There’s still plenty of unknowns surrounding the new MLS third division league that was finally officially announced on Monday but some details have emerged this week about how the rosters will be handled.
Sources have indicated that game day rosters for league games — there are 24 slated for 2022 — will have a requirement of 13 players on paid contracts and that the maximum number of unsigned academy players permitted to be on the field at the same time will be five. There is also talk of a maximum number of players age 23 and over being set at 3.
This will ensure that there is a level of professionalism to the third division league and won’t just be an extension of the amateur MLS Next academy league. It also signals the league’s intention to make it more than just another reserve league they abandon in a couple years.
USL Championship required a minimum of 12 players signed to USL contracts on a roster. It’s not yet clear whether the new MLS third division league will include players on first team contracts in that 13 number.
This will leave the Union more flexibility to get minutes for players on first team contracts while also allowing for a number of players to be signed to second team development contracts, similar to the ones we’ve seen for players like Jack McGlynn, Nathan Harriel, Cole Turner and others who were first signed to USL contracts before being added to the first team roster the following year. Cory Burke and Olivier Mbaizo are both success stories from players who were brought in from the international market initially on second team developmental contracts/loans.
Here’s a positional look at some options head coach Marlon LeBlanc might be looking at to augment future signings when the inaugural season of the new league kicks off in March.
Barring a trade or sale of Matt Freese, the Union will have Andre Blake, Freese and Joe Bendik back in 2022. That leaves an opportunity for Andrew Rick, the next rising star keeper in the academy to get pro minutes under his belt. Other keepers include Damian Alguera, a recent addition to the Union 2 group and U15 keeper Gavin Atkinson. Owen Moore and Ian Turnbull have been playing for the Union Development Squad this season and are both committed to college teams for the fall.
Homegrown Brandan Craig will likely be wearing the armband and leading the defense for Union 2 in the new league and homegrown left back Anton Sorenson will be a candidate for minutes in the new league. Offseason moves from the first team will determine how much Nathan Harriel would be available to play at this level. Some other current academy players who could make the jump into the Union 2 back line include CB/RB Francis Westfield, RB Noe Uwimana, LB Lucas Martelli and center backs Gavin Wetzel and Daniel Krueger. Cole Turner could also see some time at center back.

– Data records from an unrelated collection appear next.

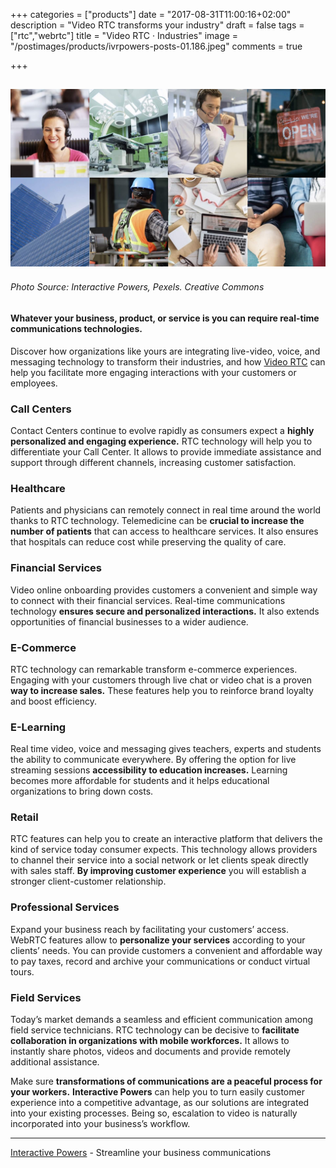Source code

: +++
categories = ["products"]
date = "2017-08-31T11:00:16+02:00"
description = "Video RTC transforms your industry"
draft = false
tags = ["rtc","webrtc"]
title = "Video RTC · Industries"
image = "/postimages/products/ivrpowers-posts-01.186.jpeg"
comments = true

+++

![Video RTC industries](/postimages/products/ivrpowers-posts-01.186.jpeg)
------------
###### Photo Source: Interactive Powers, Pexels. Creative Commons

#### Whatever your business, product, or service is you can require real-time communications technologies.

Discover how organizations like yours are integrating live-video, voice, and messaging technology to transform their industries, and how [Video RTC](http://blog.ivrpowers.com/post/products/video-rtc/) can help you facilitate more engaging interactions with your customers or employees.

### Call Centers

Contact Centers continue to evolve rapidly as consumers expect a **highly personalized and engaging experience.** RTC technology will help you to differentiate your Call Center. It allows to provide immediate assistance and support through different channels, increasing customer satisfaction.


### Healthcare
Patients and physicians can remotely connect in real time around the world thanks to RTC technology. Telemedicine can be **crucial to increase the number of patients** that can access to healthcare services. It also ensures that hospitals can reduce cost while preserving the quality of care.


### Financial Services
Video online onboarding provides customers a convenient and simple way to connect with their financial services. Real-time communications technology **ensures secure and personalized interactions.** It also extends opportunities of financial businesses to a wider audience.


### E-Commerce
RTC technology can remarkable transform e-commerce experiences. Engaging with your customers through live chat or video chat is a proven **way to increase sales.** These features help you to reinforce brand loyalty and boost efficiency.


### E-Learning
Real time video, voice and messaging gives teachers, experts and students the ability to communicate everywhere. By offering the option for live streaming sessions **accessibility to education increases.** Learning becomes more affordable for students and it helps educational organizations to bring down costs.


### Retail
RTC features can help you to create an interactive platform that delivers the kind of service today consumer expects. This technology allows providers to channel their service into a social network or let clients speak directly with sales staff. **By improving customer experience** you will establish a stronger client-customer relationship.


### Professional Services
Expand your business reach by facilitating your customers’ access. WebRTC features allow to **personalize your services** according to your clients’ needs. You can provide customers a convenient and affordable way to pay taxes, record and archive your communications or conduct virtual tours.


### Field Services
Today’s market demands a seamless and efficient communication among field service technicians. RTC technology can be decisive to **facilitate collaboration in organizations with mobile workforces.** It allows to instantly share photos, videos and documents and provide remotely additional assistance.


Make sure **transformations of communications are a peaceful process for your workers.** **Interactive Powers** can help you to turn easily customer experience into a competitive advantage, as our solutions are integrated into your existing processes. Being so, escalation to video is naturally incorporated into your business’s workflow.


---
[Interactive Powers](http://www.ivrpowers.com/ ) - Streamline your business communications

One question mark is Gino Portello, a 20-year-old Italian center back who has been on the payroll but who was never announced as a signing and has been mostly spotted training to the side when he’s been with Union 2 and the first team in training this season. He’s not currently listed on the Union 2 roster but was on the Union’s salary list released by the MLSPA.
With Cole Turner getting his option exercised by the first team you’d expect to see him getting more time with Union 2. A quartet of players committed to college programs for the fall should also get chances in Jackson Gilman, Jack Jasinski, Anthony Ramirez and Ian Abbey. Diego Lopez, CJ Olney, Luke Zielinski, Marcello Mazzola, Logan Oliver and Alex Perez are all academy options.
Shanyder Borgelin was the lone previously signed Union 2 player who stayed with the club during their run of friendlies this year. Selmir Miscic was loaned to North Carolina FC for the final year of his contract and everyone else from the 2020 USL Championship team who didn’t earn first team deals was released. It’s hard to say whether Borgelin will be back or not since he’s been signed since the 2019 season. Bajung Darboe, who is a prime candidate for signing a professional deal for 2022, Nelson Pierre, Marcos Zambrano and Gael Medrano give the Union a solid front line that could be augmented by a signing or two from outside the organization via the MLS U-22 initiative or through a second team contract.
One consistent feature of the Union’s second teams over the years is that they’ve brought a ton of players in to trial and signed a number of guys they wanted to get a longer and closer look at. That likely won’t change with the new league but the ability to use first team players to meet the 13 requirement will add a level of flexibility they didn’t have in USL. They could sign/loan in 5-6 players from the international or domestic market to second team contracts, sign 3-4 additional players from the academy to first team contracts for 2022 and be in pretty good shape for fielding an 18 each week.
What the competition level will look like from week to week remains to be seen. While the Union have done an admirable job of utilizing their second team to bridge the development gap between the academy teams and the first team, a lot of other teams in MLS still have plenty of catching up to do. It will be interesting to see how rosters across the league are constructed and where the Union might be able to continue to find advantages through their recruiting and scouting efforts and their play on the field. As in the USL Championship the goal won’t be to get results or win trophies (eight of the 21 teams will play for a cup in September) but to use the new league as a launching pad for the next wave of homegrown players.